Backup files are now detected and flagged in JSA. If your external storage becomes unavailable for a period, the risk of inadvertently deleting backup files is reduced.

Previously, when you backed up JSA files to an external file system, an issue with the external mount might cause files to become unavailable. If this issue occurred, references to the files were removed from the database. If the file system connection was later restored, JSA flagged the returned backup files as invalid. These files were not automatically deleted, and could be inserted into the system by using the upload feature or inbound directory.

Now, the backups that are listed on the Backup and Recovery page are flagged as missing if they are not found. If files were intentionally deleted by a JSA administrator, they can remove backups that are listed on the Backup and Recovery page.

For example, you might have an external file mount set up that stores your backup files. A failure of the mount causes the mount to disconnect, and JSA can no longer detect the backup files. On the Backup and Recovery page, the backups in the table display a warning to notify you that they are missing.

You can delete any of the backup entries in the table. Also, you can wait for the external mount connection to be restored. After the restoration and a page refresh, JSA rediscovers the backup files and removes the warnings on the Backup and Recovery page.

Single Sign-on Authentication with SAML 2.0

JSA 7.3.2 includes support for the Security Assertion Markup Language (SAML) 2.0 single sign-on format.

By using the SAML authentication feature, you can easily integrate JSA with your corporate identity server to provide single sign-on. SAML eliminates the need to maintain local users for JSA.

With SAML single sign-on authentication, users who are authenticated to your identity server can automatically authenticate to JSA. These users don't need to remember separate passwords or type in credentials every time they access JSA.

Support Added for Multi-domain Microsoft Active Directory Authentication

In JSA 7.3.2, you can now use multiple Active Directory IDs, which requires a change in login credential format. Previously, you logged in with your userid, but starting with 7.3.2, you use the Domain\user or Repository_ID\user login formats.

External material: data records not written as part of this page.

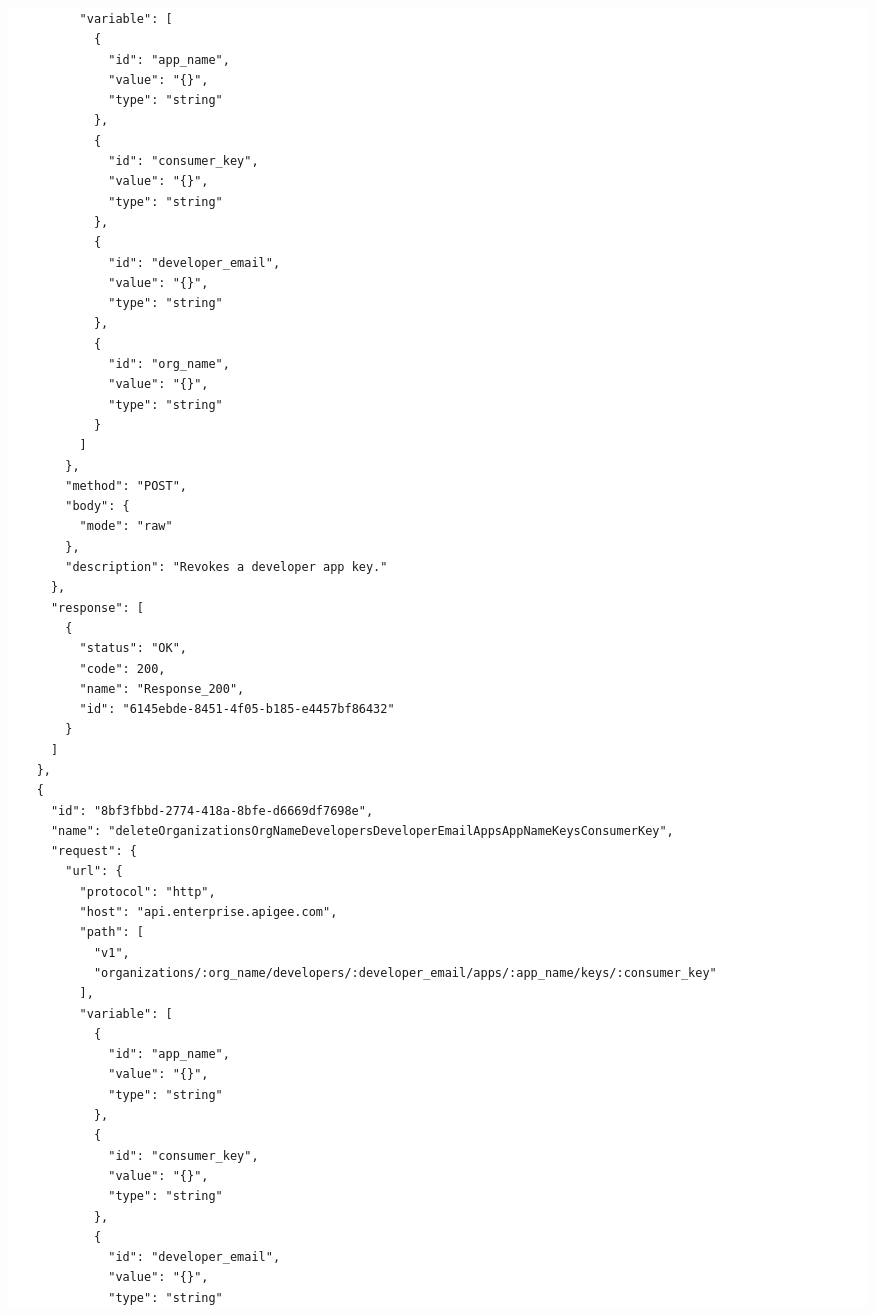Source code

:               "variable": [
                {
                  "id": "app_name",
                  "value": "{}",
                  "type": "string"
                },
                {
                  "id": "consumer_key",
                  "value": "{}",
                  "type": "string"
                },
                {
                  "id": "developer_email",
                  "value": "{}",
                  "type": "string"
                },
                {
                  "id": "org_name",
                  "value": "{}",
                  "type": "string"
                }
              ]
            },
            "method": "POST",
            "body": {
              "mode": "raw"
            },
            "description": "Revokes a developer app key."
          },
          "response": [
            {
              "status": "OK",
              "code": 200,
              "name": "Response_200",
              "id": "6145ebde-8451-4f05-b185-e4457bf86432"
            }
          ]
        },
        {
          "id": "8bf3fbbd-2774-418a-8bfe-d6669df7698e",
          "name": "deleteOrganizationsOrgNameDevelopersDeveloperEmailAppsAppNameKeysConsumerKey",
          "request": {
            "url": {
              "protocol": "http",
              "host": "api.enterprise.apigee.com",
              "path": [
                "v1",
                "organizations/:org_name/developers/:developer_email/apps/:app_name/keys/:consumer_key"
              ],
              "variable": [
                {
                  "id": "app_name",
                  "value": "{}",
                  "type": "string"
                },
                {
                  "id": "consumer_key",
                  "value": "{}",
                  "type": "string"
                },
                {
                  "id": "developer_email",
                  "value": "{}",
                  "type": "string"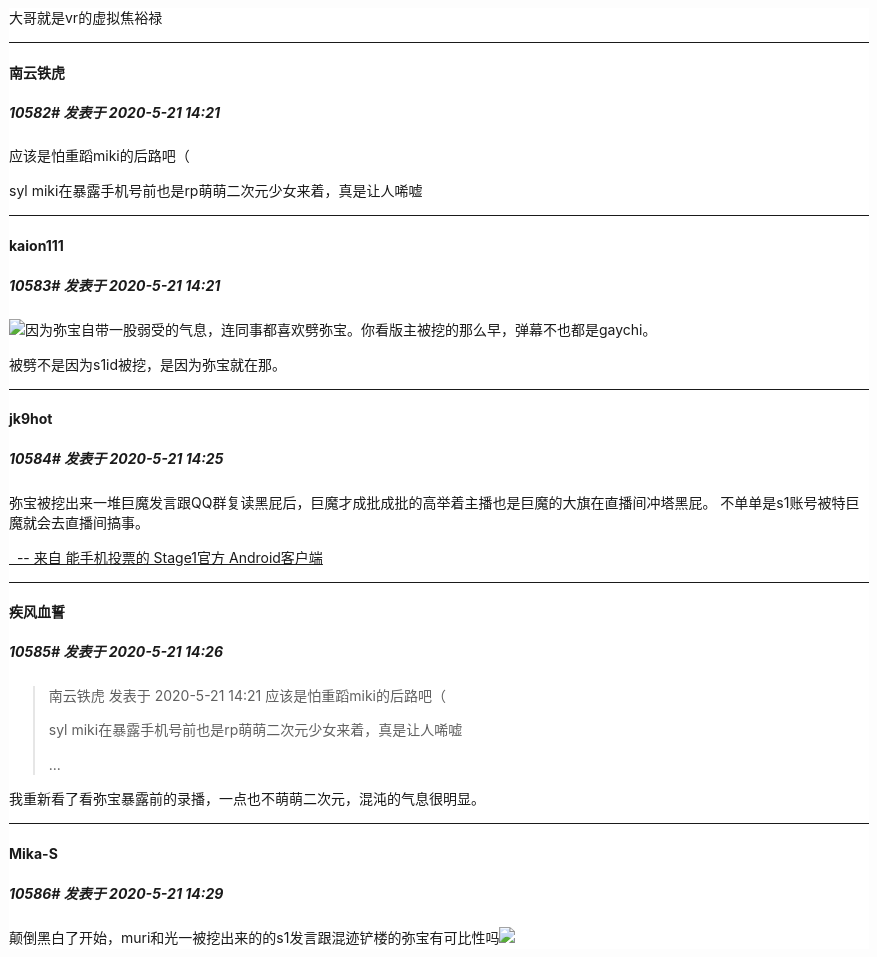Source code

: 
大哥就是vr的虚拟焦裕禄


-----

####  南云铁虎  
##### 10582#       发表于 2020-5-21 14:21


应该是怕重蹈miki的后路吧（

syl miki在暴露手机号前也是rp萌萌二次元少女来着，真是让人唏嘘


-----

####  kaion111  
##### 10583#       发表于 2020-5-21 14:21


<img src="https://static.saraba1st.com/image/smiley/face2017/034.png" referrerpolicy="no-referrer">因为弥宝自带一股弱受的气息，连同事都喜欢劈弥宝。你看版主被挖的那么早，弹幕不也都是gaychi。

被劈不是因为s1id被挖，是因为弥宝就在那。


-----

####  jk9hot  
##### 10584#       发表于 2020-5-21 14:25


弥宝被挖出来一堆巨魔发言跟QQ群复读黑屁后，巨魔才成批成批的高举着主播也是巨魔的大旗在直播间冲塔黑屁。
不单单是s1账号被特巨魔就会去直播间搞事。

[  -- 来自 能手机投票的 Stage1官方 Android客户端](https://www.coolapk.com/apk/140634)


-----

####  疾风血誓  
##### 10585#       发表于 2020-5-21 14:26


<blockquote>南云铁虎 发表于 2020-5-21 14:21
应该是怕重蹈miki的后路吧（

syl miki在暴露手机号前也是rp萌萌二次元少女来着，真是让人唏嘘

 ...</blockquote>
我重新看了看弥宝暴露前的录播，一点也不萌萌二次元，混沌的气息很明显。


-----

####  Mika-S  
##### 10586#       发表于 2020-5-21 14:29


颠倒黑白了开始，muri和光一被挖出来的的s1发言跟混迹铲楼的弥宝有可比性吗<img src="https://static.saraba1st.com/image/smiley/face2017/067.png" referrerpolicy="no-referrer">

The Repository ID is an identifier or alias that uniquely represents the server that is entered in the Server URL field and the domain from the Domain field. Use the Repository ID when you enter your login details. For example, you might use AD_1 to represent server_A on Domain_A in one Active Directory Repository, and AD_2 to represent server_B on Domain_A in your second repository.

Users can log in by using the Domain\user or Repository_ID\user login formats. The login request that uses Repository_ID\user is attempted on a specific server that is linked to a specific domain. For example, Server A on Domain A, which is more specific than the Domain\user login request format.

The login request that uses the Domain\user format is attempted on servers that are linked to the specified domain until a successful login is achieved. For example, there might be more that one server on a specific domain.


For Active Directory user authentication, you must create a local JSA user account in Active Directory authentication mode that is the same as the Active Directory (AD) account on the authentication server.